## TASK PROMPT
Put this sentence from the summary on human DNA polymerase kappa into Spanish: "All simulations were performed using the program NAMD and were run for 10 ns each."

## SOURCE DOCUMENT
--- START ---

Investigating the mechanism of trans‐lesion synthesis by Human DNA Polymerase Kappa

Our DNA is constantly under attack by both exogenous and endogenous chemicals that have the ability to damage it. If not repaired, these DNA adducts can lead to mutations to the DNA or even worse, they can halt replication, eventually leading to aging and/or cancer. Human DNA polymerase kappa (pol k) is a member of the Y‐family of DNA polymerases, known for their ability to conduct translesion synthesis of damaged DNA. Translesion synthesis allows for continued replication past lesions in the DNA that would otherwise stall or halt replication, leading to cell apoptosis. So far, the mechanism for lesion bypass discrimination by pol k is unclear. Recent studies suggested that similar to other polymerases, pol k might cycle between different open and closed conformations upon binding to DNA. Starting with one of the available crystal structures of pol k, we prepared eight different DNA/protein models and we solvated them in an octahedral water box with counter‐ions to a final ionic strength of 150 MM, using CHARMMgui. Subsequently, through molecular dynamics simulations, we tested the validity of the conformational change hypothesis by comparing the structural changes undergone by pol k in the presence of different templating lesions and with correct and incorrect incoming nucleotide. All simulations were performed using the program NAMD and were run for 10 ns each. We ran multiple simulations for the same system to ensure reproducibility of the results. Simulation of the binary system (just the protein and DNA without the incoming nucleotide) was also performed as a control system. By analyzing these different structures, we ascertained the residues crucial for fidelity and proposed a mechanism for lesion discrimination. Support or Funding Information This work was supported in part by a grant from the Rose M. Badgeley Residuary Charitable Trust.

--- END ---

## EXERCISE DATA
--- START ---

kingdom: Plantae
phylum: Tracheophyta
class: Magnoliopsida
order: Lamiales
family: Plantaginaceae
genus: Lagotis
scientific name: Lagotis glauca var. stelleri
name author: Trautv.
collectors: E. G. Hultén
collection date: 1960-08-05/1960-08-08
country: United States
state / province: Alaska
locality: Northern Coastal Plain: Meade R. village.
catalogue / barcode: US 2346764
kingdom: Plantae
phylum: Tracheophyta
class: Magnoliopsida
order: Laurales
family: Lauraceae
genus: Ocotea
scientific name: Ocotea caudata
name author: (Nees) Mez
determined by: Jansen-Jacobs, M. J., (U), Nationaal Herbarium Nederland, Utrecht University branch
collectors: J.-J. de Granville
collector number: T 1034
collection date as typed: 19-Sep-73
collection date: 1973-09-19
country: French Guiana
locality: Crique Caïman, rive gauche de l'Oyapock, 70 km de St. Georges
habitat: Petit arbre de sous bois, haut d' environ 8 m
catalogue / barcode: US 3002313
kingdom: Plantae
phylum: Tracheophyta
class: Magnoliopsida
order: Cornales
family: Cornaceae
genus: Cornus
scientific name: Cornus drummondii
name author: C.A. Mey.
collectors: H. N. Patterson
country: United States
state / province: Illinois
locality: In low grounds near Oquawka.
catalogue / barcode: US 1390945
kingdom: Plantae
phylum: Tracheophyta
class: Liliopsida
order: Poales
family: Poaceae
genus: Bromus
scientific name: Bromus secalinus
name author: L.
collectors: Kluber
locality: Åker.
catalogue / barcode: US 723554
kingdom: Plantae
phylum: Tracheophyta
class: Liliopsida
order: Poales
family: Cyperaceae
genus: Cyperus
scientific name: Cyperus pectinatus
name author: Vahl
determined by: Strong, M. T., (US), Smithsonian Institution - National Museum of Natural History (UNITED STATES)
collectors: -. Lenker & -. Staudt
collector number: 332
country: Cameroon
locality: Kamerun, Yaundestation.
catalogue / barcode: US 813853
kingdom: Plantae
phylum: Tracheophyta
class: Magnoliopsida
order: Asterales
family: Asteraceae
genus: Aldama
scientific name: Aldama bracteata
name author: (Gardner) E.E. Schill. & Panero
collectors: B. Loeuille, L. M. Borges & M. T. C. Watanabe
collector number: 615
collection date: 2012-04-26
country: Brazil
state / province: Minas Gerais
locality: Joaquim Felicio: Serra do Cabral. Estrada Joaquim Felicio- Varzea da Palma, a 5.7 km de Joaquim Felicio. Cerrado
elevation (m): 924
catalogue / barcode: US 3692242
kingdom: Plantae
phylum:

--- END ---

## WRITTEN RESPONSE
Todas las simulaciones se realizaron con el programa NAMD y cada una se ejecutó durante 10 ns.